TEXT SEGMENT:
────────────────────

Despite my husband’s belief that my hobby has taken over our lives, I am yet to own a quernstone – it’s on my Christmas list. Because of this, I had to grind the grains little by little in a mortar and pestle. Let me tell you, for those of you who have never done this, it was Not Fun. It took well over half an hour to pulverise even just 100g of grain and at the end of it my FitBit told me I’d done 13 minutes of active cardio – a personal best if ever I saw one.

Ground and unground malted einkorn. I have a new found respect for bakers and brewers of pre-blender times.

For the unmalted mash I decided to do something different and used barley; a common and popular grain of ancient Egypt. I ground another 100g of this, sweating and swearing like I imagine all Egyptian brewers must have done (or perhaps not if they had the right tools – hint hint, J.)

The malted einkorn was then added to room temperature water while the barley was added to water that had recently boiled but was warm rather than hot. The barley was then heated further until it thickened to a porridge like consistency and smelled, well, porridgy and delicious. I mixed both mashes together in a large pan and left the lot to cool completely.

Homebase: the place for all your DIY, garden and ancient cookery needs

The Egyptians brewed their beer in ceramic vessels that looked like tall flowerpots. I didn’t need much more of an excuse, so popped off to Homebase to purchase a terracotta pot. The trouble was that all the pots had holes in the bottom of them to allow water to drain out of. As I explained to the bemused shop assistant, this simply wouldn’t do. Were there any plugs I could buy to stop the hole up? He offered me some sort of plastic tray and backed away slowly, but it didn’t really do the trick.

I was then struck with inspiration, perhaps sent from Ninkasi herself. I could stop up the hole by using a barley flour dough, mixed to the consistency of putty. It wouldn’t be adding anything that wasn’t already in the mixture, and should fill the gap nicely. For the first time ever, an improvised idea of mine worked! The hole suitably plugged and tested with water, I lay a circle of baking paper over the base as an extra precaution, and poured my two now-cool mashes through a sieve into the pot.

Following the method of Marks, Charles and Boyle, I added a date to speed up fermentation, and an aromatic spice mix of crushed roasted pistachios, rose petals, cumin, coriander and sesame seeds. I covered the pot with a thin cheesecloth and left it to fester – sorry, ferment – for a couple of days.

────────────────────

REQUIRED WORK:
a) According to the brewing text, what did the writer use to stop up the hole in the terracotta pot?
b) Please carry on the ancient beer brewing text from the point where it stops.

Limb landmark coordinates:

────────────────────

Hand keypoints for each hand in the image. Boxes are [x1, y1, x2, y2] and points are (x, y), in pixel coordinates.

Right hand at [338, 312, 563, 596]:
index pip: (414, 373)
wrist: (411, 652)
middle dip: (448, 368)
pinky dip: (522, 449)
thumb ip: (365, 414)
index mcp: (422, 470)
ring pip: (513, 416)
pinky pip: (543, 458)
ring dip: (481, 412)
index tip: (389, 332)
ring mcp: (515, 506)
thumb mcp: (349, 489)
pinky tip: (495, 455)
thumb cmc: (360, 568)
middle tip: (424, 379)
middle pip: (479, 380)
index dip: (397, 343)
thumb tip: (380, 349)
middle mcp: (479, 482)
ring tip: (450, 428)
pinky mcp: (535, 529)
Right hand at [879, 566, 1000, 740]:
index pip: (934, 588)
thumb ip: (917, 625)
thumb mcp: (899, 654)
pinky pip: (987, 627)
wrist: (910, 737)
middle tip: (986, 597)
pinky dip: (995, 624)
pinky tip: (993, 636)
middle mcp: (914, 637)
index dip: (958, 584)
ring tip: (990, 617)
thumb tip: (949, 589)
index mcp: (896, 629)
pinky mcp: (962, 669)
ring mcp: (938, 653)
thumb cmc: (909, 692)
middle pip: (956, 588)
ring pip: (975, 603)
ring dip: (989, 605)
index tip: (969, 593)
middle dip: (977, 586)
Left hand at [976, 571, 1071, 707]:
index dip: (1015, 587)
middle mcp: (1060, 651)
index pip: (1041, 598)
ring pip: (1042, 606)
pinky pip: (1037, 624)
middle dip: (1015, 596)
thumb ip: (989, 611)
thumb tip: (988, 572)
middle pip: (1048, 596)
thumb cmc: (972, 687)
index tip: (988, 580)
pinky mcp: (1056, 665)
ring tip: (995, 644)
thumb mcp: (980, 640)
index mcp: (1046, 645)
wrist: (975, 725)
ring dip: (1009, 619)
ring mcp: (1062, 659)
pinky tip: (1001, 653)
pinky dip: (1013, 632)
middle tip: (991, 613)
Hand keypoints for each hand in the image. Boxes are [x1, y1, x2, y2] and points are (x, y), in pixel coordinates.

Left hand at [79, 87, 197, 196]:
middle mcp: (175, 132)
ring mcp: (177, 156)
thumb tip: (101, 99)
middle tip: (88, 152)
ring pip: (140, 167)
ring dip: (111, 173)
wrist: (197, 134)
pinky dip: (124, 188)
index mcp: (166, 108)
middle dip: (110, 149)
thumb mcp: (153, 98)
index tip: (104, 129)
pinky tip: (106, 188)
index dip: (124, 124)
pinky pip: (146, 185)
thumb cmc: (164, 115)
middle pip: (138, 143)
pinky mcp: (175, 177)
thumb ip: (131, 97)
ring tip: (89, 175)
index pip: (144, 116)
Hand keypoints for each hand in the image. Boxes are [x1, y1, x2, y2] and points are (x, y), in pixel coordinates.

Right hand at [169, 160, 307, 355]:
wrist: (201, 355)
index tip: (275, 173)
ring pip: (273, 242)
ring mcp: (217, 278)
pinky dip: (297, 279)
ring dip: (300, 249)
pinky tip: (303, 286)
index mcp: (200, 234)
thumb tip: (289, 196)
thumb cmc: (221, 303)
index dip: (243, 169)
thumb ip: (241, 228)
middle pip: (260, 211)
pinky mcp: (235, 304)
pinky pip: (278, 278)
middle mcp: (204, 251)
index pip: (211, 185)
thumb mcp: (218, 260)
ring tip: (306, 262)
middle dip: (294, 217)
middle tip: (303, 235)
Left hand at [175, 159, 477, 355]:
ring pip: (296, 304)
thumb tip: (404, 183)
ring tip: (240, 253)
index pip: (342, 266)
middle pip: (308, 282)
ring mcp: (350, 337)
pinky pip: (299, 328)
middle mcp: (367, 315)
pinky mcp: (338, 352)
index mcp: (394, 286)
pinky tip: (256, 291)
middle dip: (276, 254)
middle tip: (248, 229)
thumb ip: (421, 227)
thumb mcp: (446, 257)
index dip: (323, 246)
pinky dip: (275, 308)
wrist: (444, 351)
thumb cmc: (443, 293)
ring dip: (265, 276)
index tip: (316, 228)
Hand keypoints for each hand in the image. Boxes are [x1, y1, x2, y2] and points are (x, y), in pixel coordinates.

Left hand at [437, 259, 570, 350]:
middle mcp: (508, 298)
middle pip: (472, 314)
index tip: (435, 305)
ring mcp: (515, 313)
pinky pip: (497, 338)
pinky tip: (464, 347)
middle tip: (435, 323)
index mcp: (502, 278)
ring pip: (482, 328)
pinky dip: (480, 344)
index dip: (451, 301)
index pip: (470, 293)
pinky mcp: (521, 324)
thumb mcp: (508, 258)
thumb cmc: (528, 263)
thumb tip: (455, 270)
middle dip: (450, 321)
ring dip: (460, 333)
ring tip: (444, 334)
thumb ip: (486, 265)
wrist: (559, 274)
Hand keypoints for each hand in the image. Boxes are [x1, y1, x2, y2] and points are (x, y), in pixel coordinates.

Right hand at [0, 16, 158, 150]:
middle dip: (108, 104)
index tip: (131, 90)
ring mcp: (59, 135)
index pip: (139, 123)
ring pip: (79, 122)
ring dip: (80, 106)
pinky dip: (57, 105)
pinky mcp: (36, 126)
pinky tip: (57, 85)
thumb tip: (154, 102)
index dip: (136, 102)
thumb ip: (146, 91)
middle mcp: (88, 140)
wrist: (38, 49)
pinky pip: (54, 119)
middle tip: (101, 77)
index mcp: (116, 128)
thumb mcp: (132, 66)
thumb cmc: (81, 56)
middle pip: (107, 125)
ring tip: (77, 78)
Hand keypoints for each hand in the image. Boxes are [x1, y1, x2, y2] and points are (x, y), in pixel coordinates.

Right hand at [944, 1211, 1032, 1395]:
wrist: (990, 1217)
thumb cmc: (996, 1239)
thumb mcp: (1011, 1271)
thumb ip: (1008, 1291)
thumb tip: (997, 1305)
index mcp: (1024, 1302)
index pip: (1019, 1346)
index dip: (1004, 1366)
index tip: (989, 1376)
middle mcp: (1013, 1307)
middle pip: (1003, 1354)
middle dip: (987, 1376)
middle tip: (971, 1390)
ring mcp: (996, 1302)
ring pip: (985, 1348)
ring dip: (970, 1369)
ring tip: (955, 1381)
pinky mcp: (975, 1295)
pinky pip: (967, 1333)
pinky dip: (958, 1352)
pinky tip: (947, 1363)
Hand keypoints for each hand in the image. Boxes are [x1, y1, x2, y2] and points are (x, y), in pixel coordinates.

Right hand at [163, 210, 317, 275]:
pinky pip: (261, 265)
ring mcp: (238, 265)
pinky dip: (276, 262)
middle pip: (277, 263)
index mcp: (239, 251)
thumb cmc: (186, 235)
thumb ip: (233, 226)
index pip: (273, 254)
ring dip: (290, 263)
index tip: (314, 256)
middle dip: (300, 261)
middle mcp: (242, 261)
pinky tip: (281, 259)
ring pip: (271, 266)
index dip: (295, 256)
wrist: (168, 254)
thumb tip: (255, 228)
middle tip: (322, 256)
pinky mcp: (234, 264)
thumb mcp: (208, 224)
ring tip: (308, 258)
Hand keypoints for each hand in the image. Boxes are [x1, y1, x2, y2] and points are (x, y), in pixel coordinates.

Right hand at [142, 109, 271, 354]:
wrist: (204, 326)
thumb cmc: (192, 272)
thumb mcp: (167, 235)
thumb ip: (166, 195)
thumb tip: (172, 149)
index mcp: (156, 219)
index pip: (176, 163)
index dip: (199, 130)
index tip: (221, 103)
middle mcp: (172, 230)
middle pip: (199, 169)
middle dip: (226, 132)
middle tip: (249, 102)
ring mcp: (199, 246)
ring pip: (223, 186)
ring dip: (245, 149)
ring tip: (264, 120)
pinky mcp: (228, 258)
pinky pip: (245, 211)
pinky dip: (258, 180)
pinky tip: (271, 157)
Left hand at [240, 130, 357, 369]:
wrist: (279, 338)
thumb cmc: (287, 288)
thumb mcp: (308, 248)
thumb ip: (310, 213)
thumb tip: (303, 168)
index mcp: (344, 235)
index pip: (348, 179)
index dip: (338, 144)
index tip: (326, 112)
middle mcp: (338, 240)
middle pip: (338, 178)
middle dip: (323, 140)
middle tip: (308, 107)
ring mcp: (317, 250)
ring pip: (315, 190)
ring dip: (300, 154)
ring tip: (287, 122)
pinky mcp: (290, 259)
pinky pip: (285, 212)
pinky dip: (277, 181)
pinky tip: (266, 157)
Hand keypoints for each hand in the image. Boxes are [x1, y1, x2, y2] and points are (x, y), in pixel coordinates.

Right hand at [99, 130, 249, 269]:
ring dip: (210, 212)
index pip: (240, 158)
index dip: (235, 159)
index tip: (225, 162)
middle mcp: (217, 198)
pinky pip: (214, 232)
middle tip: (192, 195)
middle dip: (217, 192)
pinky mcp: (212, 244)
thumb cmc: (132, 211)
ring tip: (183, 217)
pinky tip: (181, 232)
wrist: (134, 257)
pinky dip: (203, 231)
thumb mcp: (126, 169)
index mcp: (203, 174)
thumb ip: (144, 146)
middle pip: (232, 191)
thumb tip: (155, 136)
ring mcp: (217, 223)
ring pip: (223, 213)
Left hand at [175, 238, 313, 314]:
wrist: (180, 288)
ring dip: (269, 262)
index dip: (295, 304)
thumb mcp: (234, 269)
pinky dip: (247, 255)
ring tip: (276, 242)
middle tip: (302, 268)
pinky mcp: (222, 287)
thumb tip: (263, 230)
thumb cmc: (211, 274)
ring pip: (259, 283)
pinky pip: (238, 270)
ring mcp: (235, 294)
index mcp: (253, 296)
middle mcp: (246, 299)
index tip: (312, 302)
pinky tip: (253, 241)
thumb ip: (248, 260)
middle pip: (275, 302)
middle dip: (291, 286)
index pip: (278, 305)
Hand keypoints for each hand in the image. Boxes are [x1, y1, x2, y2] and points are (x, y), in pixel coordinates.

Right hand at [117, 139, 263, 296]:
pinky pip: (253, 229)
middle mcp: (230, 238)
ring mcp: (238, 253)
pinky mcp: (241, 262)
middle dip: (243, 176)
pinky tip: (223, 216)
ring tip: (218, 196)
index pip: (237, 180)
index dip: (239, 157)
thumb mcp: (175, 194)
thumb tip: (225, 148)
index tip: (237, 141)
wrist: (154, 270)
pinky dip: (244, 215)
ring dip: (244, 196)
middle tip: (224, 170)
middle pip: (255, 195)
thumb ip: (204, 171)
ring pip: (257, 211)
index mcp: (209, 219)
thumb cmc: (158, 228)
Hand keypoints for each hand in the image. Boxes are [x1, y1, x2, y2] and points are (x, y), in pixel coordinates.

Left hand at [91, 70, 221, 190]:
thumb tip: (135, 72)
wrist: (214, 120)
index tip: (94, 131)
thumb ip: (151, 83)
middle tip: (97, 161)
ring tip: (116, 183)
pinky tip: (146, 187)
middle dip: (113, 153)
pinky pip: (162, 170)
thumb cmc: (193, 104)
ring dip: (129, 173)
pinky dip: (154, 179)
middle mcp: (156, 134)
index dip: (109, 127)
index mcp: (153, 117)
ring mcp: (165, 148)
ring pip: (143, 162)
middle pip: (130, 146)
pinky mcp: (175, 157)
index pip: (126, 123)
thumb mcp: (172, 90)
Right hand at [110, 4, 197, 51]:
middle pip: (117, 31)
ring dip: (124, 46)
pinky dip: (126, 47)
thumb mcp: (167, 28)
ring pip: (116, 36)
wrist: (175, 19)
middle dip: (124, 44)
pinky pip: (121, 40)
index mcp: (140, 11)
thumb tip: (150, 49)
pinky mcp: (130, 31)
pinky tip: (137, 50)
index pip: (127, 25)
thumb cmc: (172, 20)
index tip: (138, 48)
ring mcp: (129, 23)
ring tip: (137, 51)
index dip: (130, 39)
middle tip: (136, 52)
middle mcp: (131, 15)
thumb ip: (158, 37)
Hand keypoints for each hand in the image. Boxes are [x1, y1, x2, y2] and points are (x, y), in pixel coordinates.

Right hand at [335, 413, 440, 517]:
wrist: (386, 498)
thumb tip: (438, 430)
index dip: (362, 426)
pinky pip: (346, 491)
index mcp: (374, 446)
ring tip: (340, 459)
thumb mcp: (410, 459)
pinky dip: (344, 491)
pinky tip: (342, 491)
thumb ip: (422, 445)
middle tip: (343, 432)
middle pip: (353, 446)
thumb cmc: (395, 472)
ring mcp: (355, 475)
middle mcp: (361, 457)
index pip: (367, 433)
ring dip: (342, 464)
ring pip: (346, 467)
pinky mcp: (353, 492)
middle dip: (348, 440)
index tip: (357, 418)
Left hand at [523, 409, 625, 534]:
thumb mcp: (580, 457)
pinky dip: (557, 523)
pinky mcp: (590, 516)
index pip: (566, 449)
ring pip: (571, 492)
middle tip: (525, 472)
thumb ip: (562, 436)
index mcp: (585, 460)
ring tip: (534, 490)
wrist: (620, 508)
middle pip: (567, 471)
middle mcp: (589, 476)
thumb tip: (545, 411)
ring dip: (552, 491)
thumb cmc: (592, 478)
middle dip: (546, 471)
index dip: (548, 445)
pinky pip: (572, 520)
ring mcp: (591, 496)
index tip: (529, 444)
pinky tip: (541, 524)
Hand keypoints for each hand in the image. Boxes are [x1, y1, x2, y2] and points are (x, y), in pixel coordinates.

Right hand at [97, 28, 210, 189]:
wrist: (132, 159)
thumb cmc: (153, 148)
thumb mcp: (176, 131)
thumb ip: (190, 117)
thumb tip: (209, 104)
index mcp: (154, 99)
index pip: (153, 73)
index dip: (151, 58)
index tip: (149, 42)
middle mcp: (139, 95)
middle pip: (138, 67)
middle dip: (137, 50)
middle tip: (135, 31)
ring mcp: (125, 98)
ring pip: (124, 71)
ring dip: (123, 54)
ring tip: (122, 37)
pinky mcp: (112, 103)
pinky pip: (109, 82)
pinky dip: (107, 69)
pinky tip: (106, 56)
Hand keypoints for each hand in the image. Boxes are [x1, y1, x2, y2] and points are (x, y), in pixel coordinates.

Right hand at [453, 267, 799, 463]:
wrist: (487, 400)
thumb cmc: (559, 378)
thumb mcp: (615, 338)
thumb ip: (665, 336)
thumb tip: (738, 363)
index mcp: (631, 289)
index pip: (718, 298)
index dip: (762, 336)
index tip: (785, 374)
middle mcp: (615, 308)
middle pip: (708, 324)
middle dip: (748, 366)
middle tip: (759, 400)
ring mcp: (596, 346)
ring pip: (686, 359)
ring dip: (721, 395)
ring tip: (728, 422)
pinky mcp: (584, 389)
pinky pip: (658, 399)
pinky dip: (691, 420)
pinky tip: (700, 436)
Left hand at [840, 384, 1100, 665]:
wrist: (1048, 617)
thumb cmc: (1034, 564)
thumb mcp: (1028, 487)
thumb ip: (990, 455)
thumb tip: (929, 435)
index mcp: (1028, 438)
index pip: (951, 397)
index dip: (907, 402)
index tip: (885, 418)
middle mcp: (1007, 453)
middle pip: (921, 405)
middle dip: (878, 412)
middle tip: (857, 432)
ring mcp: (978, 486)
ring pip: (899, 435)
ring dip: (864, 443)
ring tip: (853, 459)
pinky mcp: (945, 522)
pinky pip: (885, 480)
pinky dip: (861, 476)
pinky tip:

────────────────────

RESPONSE LIST:
a) A barley flour dough mixed to the consistency of putty.

b)
Waste not want not

In the meantime I pondered what to do with my leftover grains sitting in the sieve and thought back to the beer bread. Despite having no proof I felt sure the ancient Egyptians – or any ancient civilisation used to facing droughts, famines or just slightly poor harvests – would have thought twice about throwing food away if it could be transformed into anything even vaguely edible.

I blitzed some dates to a pulp (in a blender, thanks. I wasn’t about to do anything by hand again), and combined the paste with the leftover grain dough. To this I sprinkled in a spoon of the spice mix and patted the mixture into four round discs, which were baked in a low oven for about an hour. They tasted decent enough – a bit molasses-y and nutty, with a powerful spicy punch from the coriander and cumin. I think they’d work well with a sharp cheese, although I ate one on its own without any fuss.

After two days I couldn’t put the terracotta pot sitting on my kitchen counter out of my thoughts any longer. The Egyptians drank their beer straight out of the pots with long straws but I hadn’t made enough to come up to a level that a straw could reach, so I ended up having to pour it into a glass and then wait for it to settle a bit. I somehow ended up with more sediment than drinkable liquid, but there was definitely something there.

The verdict

It smelled unpleasant. Kind of sour, kind of cheesy; not like something I’d normally want anywhere near my mouth. However, I was confident that I’d followed all the instructions and there was no visible mould at least, so I took a gulp.

This would cost you £5 in Shoreditch.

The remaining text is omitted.